In November 2005, the Company closed on its initial public offering of 4,000 shares of its common stock at $6.00 per share and in December 2005 the Company closed on the underwriter’s overallotment option of 600 shares of the Company’s common stock at $6.00 per share, resulting in net proceeds to the Company of $24,633.
The accompanying financial statements have been prepared on a basis which assumes that the Company will continue as a going concern and which contemplates the realization of assets and the satisfaction of liabilities and commitments in the normal course of business. The Company has a limited operating history and has incurred losses and negative cash flows from operations since inception. The Company expects to incur additional losses and will require additional funding to continue its operations. These circumstances raise substantial doubt about the Company’s ability to continue as a going concern. Management intends to seek additional equity financing during 2006. However, there can be no assurance that such additional funding will be available on terms acceptable to the Company or at all.
2. Summary of Significant Accounting Policies
Use of Estimates
The preparation of financial statements in conformity with accounting principles generally accepted in the United States of America requires management to make estimates and assumptions that affect the reported amounts of assets and liabilities and the disclosure of contingent assets and liabilities at the date of the financial statements and the reported amounts of revenues and expenses during the reporting period. Actual results could differ from those estimates.
Cash and Cash Equivalents
The Company considers all highly liquid investments with an original maturity of three months or less at the date of purchase to be cash equivalents.

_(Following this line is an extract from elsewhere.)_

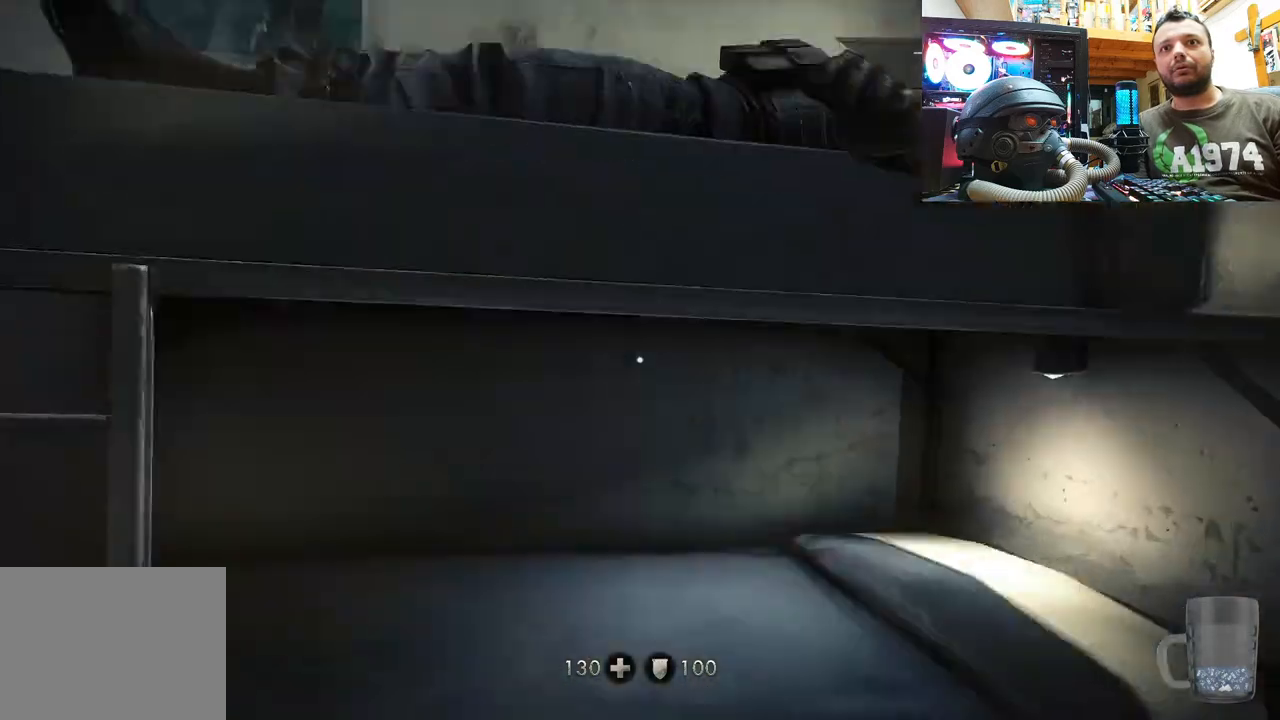
{"buttons": [], "left_stick": "center", "right_stick": "center", "events": [[17, "R3", "up"]]}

Fair Value of Financial Instruments
The carrying amounts of the Company’s financial instruments, which include cash equivalents, accounts receivable, accounts payable and other accrued expenses, approximate their fair values due to their short maturities and/or market-consistent interest rates.
Property and Equipment
Property and equipment are recorded at cost and depreciated over their estimated useful lives, generally three to five years, using the straight-line method. Upon retirement or sale, the cost of assets disposed of and the related
11
accumulated depreciation are removed from the accounts, and any resulting gain or loss is included in operating results. Repairs and maintenance costs are expensed as incurred.
Patents
The Company has filed applications for patents with the U.S. Patent and Trademark Office. The legal fees and application costs associated with obtaining patents from the U.S. Patent and Trademark Offices are expensed as incurred.
Long-Lived Assets
The recoverability of long-lived assets is assessed periodically or whenever adverse events or changes in circumstances or business climate indicate that the expected cash flows previously anticipated warrant a reassessment. When such reassessments indicate the potential of impairment, all business factors are considered and, if the carrying value of such assets is not likely to be recovered from future undiscounted operating cash flows, they will be written down for financial reporting purposes. See Note 4 regarding assessment of the carrying value of goodwill.
Research and Development
Research and development expenses represent costs incurred for designing and engineering of the Company’s products, including the costs of developing design tools and applications to enable customers to more easily utilize the Company’s products. The Company expenses all research and development costs related to development of its products. Development of certain tools and applications include the development of software. Such research and development expenses are required to be expensed until the point that technological feasibility of the software is established. The Company determines technological feasibility based upon completion of a working model of the software. To date, the period between technological feasibility and general release of the software has been short, such that virtually all of the Company’s software development costs relate to software development during the period prior to technological feasibility. Accordingly, all such costs have been charged to operations as incurred.
Revenue Recognition
Revenue prior to 2003 resulted from contractual research and development services and was recognized as the services were performed. Customer payments received in advance of providing services were recorded as customer deposits. Costs related to these revenues consisted primarily of salary and related benefits of certain employees and were included in operating expenses.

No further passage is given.